No pudo aplastar el hormiguero imperceptible de la República ginebrina «el demonio del Mediodía», Felipe II, el dominador de dos mundos, ni pudieron tampoco aplastarla las intrigas del Vaticano, que hacían mover los resortes de media Europa. Esa República se mantuvo fuerte, defendiéndose con sus escritos y sus armas, y con la ayuda de Picart que escribía, y de un pequeño número de suizos que peleaban, consiguió afirmarse y triunfar, pudiendo decir: «Roma y yo».

En aquellos momentos se trataba de cómo había de pensar Europa en cuestiones que nadie comprendía, y empezó la guerra del espíritu humano, que dio a luz a Calvino, Beze y Turretin, para sustituir a Demóstenes, Platón y Aristóteles; y cuando al fin se reconoció que eran absurdas la mayoría de las cuestiones de controversia que llamaban la atención de Europa, esa pequeña República se ocupó con asiduidad en algo más sólido, en adquirir riquezas.
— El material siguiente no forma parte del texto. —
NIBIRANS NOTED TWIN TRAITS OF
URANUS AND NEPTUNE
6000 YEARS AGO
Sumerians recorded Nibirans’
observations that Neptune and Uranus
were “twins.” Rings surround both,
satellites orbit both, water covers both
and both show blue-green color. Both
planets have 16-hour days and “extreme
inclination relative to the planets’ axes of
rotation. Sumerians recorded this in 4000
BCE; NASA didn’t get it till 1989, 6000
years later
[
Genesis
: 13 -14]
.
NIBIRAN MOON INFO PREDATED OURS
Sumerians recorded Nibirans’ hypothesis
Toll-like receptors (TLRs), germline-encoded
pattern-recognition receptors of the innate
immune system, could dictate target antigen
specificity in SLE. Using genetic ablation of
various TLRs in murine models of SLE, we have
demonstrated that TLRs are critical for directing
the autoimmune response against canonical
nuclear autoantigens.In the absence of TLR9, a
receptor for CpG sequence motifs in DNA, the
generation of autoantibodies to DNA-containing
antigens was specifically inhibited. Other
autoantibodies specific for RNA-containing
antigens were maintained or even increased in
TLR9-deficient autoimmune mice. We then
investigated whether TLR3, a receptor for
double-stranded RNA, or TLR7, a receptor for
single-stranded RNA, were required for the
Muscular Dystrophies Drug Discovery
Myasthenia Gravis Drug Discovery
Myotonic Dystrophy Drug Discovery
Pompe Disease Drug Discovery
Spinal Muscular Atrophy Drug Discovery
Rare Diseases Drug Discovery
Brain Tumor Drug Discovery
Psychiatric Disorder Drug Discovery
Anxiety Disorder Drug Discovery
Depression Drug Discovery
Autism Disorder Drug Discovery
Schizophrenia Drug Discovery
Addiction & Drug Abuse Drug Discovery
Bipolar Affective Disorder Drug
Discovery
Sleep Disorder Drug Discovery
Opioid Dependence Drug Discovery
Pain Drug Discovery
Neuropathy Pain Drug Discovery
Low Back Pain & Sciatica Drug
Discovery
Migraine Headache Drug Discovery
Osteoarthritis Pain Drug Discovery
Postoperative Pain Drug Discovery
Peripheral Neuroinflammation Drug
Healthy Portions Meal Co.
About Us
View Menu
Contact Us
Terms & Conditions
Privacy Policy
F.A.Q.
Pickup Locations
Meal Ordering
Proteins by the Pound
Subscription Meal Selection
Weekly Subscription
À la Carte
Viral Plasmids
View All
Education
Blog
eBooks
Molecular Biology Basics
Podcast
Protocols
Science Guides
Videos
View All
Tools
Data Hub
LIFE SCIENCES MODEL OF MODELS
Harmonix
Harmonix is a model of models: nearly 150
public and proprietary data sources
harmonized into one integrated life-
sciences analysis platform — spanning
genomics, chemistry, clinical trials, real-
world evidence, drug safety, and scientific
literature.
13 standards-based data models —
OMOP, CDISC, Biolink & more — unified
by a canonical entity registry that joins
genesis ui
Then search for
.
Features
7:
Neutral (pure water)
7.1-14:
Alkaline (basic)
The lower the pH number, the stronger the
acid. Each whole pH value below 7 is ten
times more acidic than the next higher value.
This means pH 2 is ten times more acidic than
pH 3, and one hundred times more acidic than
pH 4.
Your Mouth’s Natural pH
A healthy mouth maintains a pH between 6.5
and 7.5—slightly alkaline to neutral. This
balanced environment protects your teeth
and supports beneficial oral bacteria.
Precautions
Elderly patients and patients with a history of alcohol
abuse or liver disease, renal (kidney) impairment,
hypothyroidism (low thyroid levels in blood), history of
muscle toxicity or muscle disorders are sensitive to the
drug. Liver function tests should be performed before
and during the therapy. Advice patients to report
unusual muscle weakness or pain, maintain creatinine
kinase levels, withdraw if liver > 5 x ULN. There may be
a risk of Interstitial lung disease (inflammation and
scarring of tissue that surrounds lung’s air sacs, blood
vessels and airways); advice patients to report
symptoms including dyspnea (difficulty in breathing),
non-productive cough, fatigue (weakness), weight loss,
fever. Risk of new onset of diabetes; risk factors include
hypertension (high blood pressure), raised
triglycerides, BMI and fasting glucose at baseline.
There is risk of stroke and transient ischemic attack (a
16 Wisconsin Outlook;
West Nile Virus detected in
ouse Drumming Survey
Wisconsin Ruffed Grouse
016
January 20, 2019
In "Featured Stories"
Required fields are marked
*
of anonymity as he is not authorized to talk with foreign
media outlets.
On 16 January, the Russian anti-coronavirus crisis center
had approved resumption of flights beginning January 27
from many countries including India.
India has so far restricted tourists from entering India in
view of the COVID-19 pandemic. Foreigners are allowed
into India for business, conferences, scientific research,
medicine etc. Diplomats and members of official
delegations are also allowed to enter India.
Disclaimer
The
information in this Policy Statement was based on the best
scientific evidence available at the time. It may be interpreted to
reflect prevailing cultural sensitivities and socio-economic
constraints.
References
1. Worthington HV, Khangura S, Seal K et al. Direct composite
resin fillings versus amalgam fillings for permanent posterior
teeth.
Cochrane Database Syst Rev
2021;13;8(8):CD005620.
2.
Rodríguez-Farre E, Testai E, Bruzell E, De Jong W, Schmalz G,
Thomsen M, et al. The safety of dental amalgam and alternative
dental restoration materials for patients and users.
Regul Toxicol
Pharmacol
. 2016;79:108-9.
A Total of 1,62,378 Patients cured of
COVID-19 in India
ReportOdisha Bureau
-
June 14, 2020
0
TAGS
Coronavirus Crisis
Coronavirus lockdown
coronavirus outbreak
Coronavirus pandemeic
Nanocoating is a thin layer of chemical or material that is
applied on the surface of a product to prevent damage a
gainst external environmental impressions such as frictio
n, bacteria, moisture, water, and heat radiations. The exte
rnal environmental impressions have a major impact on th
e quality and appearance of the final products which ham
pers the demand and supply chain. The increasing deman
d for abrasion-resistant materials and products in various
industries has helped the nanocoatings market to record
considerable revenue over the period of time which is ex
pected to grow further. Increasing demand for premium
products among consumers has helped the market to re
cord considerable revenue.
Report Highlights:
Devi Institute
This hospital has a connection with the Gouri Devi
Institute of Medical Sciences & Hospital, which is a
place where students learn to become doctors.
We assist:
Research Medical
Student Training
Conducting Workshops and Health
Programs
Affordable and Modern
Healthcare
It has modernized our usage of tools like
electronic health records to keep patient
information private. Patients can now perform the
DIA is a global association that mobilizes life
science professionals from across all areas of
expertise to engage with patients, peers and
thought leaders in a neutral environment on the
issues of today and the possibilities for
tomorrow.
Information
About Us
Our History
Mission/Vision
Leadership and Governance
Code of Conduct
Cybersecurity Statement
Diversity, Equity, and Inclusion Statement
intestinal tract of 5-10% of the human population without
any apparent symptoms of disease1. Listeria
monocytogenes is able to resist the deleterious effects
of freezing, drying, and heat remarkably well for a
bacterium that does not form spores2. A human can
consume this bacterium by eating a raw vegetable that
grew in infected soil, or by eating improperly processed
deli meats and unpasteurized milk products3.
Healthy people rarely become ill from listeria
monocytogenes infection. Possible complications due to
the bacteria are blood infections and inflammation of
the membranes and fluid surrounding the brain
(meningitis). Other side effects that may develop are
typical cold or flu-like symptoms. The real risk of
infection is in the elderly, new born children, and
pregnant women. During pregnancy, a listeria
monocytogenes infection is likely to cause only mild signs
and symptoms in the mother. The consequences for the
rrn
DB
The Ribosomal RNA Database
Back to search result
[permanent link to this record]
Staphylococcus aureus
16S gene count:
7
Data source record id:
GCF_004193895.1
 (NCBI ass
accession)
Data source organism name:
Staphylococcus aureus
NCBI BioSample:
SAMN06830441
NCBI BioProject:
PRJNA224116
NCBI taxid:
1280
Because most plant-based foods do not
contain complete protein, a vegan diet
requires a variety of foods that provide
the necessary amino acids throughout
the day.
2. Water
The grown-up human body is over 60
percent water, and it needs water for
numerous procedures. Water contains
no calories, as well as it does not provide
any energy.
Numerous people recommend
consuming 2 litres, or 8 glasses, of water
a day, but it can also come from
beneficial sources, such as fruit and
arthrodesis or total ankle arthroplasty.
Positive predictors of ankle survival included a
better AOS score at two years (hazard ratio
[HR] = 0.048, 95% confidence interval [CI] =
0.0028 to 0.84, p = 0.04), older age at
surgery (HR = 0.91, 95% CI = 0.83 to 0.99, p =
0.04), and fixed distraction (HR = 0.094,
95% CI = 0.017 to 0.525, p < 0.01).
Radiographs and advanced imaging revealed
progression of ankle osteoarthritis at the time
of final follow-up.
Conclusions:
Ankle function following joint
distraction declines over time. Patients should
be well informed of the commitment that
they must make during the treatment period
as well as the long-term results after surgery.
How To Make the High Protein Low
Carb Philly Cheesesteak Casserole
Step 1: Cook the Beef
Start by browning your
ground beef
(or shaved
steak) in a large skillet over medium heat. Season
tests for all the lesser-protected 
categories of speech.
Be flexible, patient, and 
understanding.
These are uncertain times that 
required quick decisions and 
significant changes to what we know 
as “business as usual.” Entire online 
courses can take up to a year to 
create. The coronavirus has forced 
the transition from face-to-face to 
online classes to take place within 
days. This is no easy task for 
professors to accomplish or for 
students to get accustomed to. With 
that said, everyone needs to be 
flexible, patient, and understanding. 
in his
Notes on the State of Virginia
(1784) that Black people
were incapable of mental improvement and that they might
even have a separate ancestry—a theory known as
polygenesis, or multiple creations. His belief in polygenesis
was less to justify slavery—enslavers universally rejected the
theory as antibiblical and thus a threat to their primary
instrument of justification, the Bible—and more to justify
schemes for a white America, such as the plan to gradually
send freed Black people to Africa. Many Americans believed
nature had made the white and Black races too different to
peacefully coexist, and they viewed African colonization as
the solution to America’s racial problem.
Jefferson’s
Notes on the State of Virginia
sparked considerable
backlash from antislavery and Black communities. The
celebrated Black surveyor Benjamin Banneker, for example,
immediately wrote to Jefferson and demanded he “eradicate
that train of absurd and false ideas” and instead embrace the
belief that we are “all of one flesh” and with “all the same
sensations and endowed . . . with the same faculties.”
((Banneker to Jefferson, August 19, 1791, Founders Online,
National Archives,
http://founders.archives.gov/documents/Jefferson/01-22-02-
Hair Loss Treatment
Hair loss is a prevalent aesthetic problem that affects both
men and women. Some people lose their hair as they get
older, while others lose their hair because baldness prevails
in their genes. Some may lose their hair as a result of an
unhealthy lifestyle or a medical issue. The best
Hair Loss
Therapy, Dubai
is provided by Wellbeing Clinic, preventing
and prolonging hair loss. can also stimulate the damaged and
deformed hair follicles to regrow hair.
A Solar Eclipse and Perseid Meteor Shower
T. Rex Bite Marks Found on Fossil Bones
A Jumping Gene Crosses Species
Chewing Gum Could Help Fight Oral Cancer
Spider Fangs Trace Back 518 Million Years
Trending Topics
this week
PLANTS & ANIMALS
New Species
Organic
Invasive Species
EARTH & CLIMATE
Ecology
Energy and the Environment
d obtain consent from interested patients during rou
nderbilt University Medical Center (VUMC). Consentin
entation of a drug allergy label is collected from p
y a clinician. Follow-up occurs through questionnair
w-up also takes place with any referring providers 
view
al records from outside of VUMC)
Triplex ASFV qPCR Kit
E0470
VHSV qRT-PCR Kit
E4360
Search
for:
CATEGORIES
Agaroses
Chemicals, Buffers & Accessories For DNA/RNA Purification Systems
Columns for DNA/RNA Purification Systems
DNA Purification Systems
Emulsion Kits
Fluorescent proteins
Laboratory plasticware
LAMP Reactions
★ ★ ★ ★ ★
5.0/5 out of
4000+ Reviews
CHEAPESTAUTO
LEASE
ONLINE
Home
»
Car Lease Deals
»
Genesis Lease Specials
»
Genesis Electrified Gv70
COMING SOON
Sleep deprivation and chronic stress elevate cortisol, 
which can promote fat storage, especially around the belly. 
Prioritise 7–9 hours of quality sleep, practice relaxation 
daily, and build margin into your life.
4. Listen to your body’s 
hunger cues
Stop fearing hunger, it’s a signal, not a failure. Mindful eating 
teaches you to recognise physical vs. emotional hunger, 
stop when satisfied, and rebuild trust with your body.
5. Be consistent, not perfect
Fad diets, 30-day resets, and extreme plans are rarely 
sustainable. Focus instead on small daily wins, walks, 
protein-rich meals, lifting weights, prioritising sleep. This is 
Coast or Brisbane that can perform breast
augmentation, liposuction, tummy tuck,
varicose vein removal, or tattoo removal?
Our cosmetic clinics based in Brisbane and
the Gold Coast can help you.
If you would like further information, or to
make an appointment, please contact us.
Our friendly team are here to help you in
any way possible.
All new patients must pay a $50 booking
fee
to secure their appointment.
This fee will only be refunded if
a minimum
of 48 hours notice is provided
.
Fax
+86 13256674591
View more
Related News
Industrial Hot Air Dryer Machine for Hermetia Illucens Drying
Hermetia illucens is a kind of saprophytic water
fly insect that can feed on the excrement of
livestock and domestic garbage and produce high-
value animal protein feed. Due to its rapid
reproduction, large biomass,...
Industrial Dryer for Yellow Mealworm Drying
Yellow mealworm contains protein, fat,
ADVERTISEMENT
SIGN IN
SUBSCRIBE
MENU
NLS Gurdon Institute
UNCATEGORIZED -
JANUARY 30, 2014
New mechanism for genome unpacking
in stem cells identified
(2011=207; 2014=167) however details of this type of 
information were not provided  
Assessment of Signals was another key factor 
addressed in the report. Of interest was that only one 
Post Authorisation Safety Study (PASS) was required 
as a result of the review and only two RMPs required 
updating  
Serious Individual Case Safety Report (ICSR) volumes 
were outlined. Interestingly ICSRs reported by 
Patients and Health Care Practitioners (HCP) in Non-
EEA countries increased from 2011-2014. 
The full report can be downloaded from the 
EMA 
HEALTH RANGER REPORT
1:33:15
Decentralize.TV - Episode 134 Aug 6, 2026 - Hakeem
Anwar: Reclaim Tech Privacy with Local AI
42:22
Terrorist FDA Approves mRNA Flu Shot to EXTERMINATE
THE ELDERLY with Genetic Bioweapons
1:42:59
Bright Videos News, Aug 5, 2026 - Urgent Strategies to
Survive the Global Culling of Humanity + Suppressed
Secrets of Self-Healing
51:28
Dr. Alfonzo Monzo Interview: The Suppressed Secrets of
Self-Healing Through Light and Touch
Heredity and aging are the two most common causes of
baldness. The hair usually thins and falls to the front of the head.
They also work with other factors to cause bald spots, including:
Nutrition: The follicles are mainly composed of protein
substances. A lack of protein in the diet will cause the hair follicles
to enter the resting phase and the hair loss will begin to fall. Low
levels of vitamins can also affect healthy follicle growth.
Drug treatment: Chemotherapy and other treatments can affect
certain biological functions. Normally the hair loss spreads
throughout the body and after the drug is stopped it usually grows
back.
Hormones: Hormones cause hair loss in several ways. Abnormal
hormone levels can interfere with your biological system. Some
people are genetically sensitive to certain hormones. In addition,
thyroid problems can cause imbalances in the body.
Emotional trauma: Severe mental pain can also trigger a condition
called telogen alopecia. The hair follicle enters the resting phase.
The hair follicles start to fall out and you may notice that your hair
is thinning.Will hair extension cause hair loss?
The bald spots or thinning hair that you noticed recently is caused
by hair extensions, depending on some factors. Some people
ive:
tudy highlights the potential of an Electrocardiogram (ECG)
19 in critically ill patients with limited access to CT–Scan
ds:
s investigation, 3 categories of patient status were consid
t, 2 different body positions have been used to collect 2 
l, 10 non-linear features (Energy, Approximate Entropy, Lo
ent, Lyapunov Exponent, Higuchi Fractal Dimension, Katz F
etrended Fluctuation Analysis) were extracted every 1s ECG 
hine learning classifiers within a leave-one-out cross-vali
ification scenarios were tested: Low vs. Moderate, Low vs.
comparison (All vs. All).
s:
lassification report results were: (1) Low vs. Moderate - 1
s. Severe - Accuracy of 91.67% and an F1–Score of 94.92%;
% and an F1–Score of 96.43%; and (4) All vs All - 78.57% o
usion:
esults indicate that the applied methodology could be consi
Esos republicanos llegaron a ser ricos, pero ya no fueron nada más.

Los españoles encontraron en América la República de Tlascala bastante bien establecida. Todo lo que no fue sojuzgado en aquella parte del mundo es todavía republicano. Cuando se descubrió aquel continente, sólo había en él dos monarquías, y esto podría muy bien probar que el gobierno republicano es el más natural. Preciso es haber llegado al refinamiento y haber pasado por muchas pruebas para someterse al gobierno de uno solo.

En África, los hotentotes, los cafres y otras muchas colonias de negros viven en la democracia, y se asegura que los países que venden mayor número de negros están gobernados por reyes. Trípoli, Túnez y Argel son repúblicas de soldados y de piratas. Semejantes a ellas las hay en la India: los maratas y otras hordas salvajes no tienen reyes; eligen jefes cuando van a entrar en guerra. Así son todavía algunos pueblos de Tartaria. El mismo Imperio turco fue mucho tiempo una República de genízaros, que con frecuencia estrangulaban a su sultán, cuando éste no los diezmaba para extinguirlos.

Todos los días se cuestiona si el gobierno republicano es preferible al gobierno monárquico, y la cuestión termina siempre conviniendo en que es muy difícil gobernar a los hombres. A los judíos, que tuvieron por señor al mismo Dios, ya sabemos lo que les sucedió. Casi siempre fueron vencidos y esclavos, y aun hoy no desempeñan airoso papel.